A man presents himself as the The Amazing Sand Counter. He claims that if you put some quantity of sand into a bucket, he will know at a glance how many grains there are, but he won’t tell you the number. Can you devise a test that can verify this ability without telling you anything that you don’t already know? You can ask the Sand Counter to leave the room or turn away, for example, and you can ask him questions. How can you convince yourself that he knows how many grains of sand are in the bucket when he won’t actually tell you the number?
A mother is 21 years older than her son. Six years from now, she will be five times his age. Where’s the father?
I won’t give the answer to this one — if you do the math, you’ll know precisely where he is.
From Stephen Barr’s Experiments in Topology (1989) via Miodrag Petkovic’s Mathematics and Chess (1997):
This apartment contains eight rooms, each measuring 9 square meters, except for the top one, which measures 18 square meters. You have enough red paint to cover 27 square meters, enough yellow paint to cover 27 square meters, enough green paint to cover 18 square meters, and enough blue paint to cover 9 square meters. Can you paint the eight floors in four colors so that each room neighbors rooms of the other three colors?

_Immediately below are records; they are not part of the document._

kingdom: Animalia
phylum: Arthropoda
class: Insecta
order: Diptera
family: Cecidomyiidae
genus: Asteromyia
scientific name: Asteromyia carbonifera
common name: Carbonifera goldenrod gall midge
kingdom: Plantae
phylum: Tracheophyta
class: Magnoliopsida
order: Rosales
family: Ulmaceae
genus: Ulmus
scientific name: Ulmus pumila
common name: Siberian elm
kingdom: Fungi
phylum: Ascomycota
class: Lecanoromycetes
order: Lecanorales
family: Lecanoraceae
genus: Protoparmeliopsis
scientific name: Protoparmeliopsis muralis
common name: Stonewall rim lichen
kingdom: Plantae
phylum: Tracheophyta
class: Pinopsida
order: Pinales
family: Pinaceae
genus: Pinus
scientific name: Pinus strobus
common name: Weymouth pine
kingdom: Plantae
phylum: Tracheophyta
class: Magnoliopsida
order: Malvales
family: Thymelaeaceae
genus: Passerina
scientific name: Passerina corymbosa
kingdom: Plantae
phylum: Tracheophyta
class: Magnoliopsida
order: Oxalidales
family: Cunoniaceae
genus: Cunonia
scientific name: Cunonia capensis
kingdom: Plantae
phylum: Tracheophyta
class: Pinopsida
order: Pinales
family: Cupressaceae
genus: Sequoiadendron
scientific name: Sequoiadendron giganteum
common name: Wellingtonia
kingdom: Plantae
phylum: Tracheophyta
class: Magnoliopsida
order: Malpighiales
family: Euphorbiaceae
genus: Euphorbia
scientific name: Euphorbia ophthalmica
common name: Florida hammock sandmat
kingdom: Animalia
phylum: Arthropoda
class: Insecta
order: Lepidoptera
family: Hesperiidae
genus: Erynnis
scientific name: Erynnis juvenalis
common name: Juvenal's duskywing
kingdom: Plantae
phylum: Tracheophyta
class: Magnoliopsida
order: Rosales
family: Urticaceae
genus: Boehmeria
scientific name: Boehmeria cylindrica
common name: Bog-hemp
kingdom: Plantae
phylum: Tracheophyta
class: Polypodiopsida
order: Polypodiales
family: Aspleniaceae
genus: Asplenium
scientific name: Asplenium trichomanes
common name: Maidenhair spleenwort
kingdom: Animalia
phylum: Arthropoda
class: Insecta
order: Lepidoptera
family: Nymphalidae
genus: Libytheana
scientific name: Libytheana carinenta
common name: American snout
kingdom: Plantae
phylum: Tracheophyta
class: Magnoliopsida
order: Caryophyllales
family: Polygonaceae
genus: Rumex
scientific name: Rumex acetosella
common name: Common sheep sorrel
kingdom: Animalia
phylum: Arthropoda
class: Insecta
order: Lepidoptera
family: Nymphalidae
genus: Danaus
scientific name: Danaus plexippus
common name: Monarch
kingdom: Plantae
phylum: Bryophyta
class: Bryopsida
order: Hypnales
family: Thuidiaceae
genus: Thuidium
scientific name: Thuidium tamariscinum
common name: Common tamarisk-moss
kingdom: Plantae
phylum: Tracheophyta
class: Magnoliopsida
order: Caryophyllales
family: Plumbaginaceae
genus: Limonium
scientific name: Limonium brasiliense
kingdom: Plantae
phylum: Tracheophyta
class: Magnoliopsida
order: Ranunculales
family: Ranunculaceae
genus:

Can two dice be weighted so that the probability of each of the numbers 2, 3, …, 12 is the same?
A bisecting arc is one that bisects the area of a given region. “What is the shortest bisecting arc of a circle?” Murray Klamkin asked D.J. Newman. Newman supposed that it was a diameter. “What is the shortest bisecting arc of a square?” Newman answered that it was an altitude through the center. Finally Klamkin asked, “And what is the shortest bisecting arc of an equilateral triangle?”
“By this time, Newman had suspected that I was setting him up (and I was) and almost was going to say the angle bisector,” Klamkin writes. “But he hesitated and said let me consider a chord parallel to the base and since this turns out to be shorter than an angle bisector, he gave this as his answer.”
Was he right?
A and B are playing a simple game. Between them are nine tiles numbered 1 to 9. They take tiles alternately from the pile, and the first to collect three tiles that sum to 15 wins the game. Does the first player have a winning strategy?
A conduit carries 50 identical wires under a river, but their ends have not been labeled — you don’t know which ends on the west bank correspond to which on the east bank. To identify them, you can tie together the wires in pairs on the west bank, then row across the river and test the wires on the east bank to discover which pairs close a circuit and are thus connected.
Testing wires is easy, but rowing is hard. How can you plan the work to minimize your trips across the river?
Lori has an icky problem: Worms keep crawling onto her bed. She knows that worms can’t swim, so she puts each leg of the bed into a pail of water, but now the worms crawl up the walls of the room and drop onto her bed from the ceiling. She suspends a large canopy over the bed, but worms drop from the ceiling onto the canopy, creep over its edge to the underside, crawl over the bed, and drop.
Desperate, Lori installs a water-filled gutter around the perimeter of the canopy, but the worms drop from the ceiling onto the outer edge of the gutter, then crawl beneath. (The worms are very determined.) What can Lori do?
Tim Krabbé calls this “one of the funniest chess problems I ever saw.” Its composer, M. Kirtley, won first prize with it in a Problemist tourney in 1986.
It’s a selfmate in 8, which means that White must force Black to checkmate him 8 moves, despite Black’s best efforts to avoid doing so.
The solution is a single line — all of Black’s moves are forced:
1. Nb1+ Kb3 2. Qd1+ Rc2 3. Bc1 axb6 4. Ra1 b5 5. Rh1 bxc4 6. Ke1 c3 7. Ng1 f3 8. Bf1 f2#
All of White’s pieces have returned to their starting squares!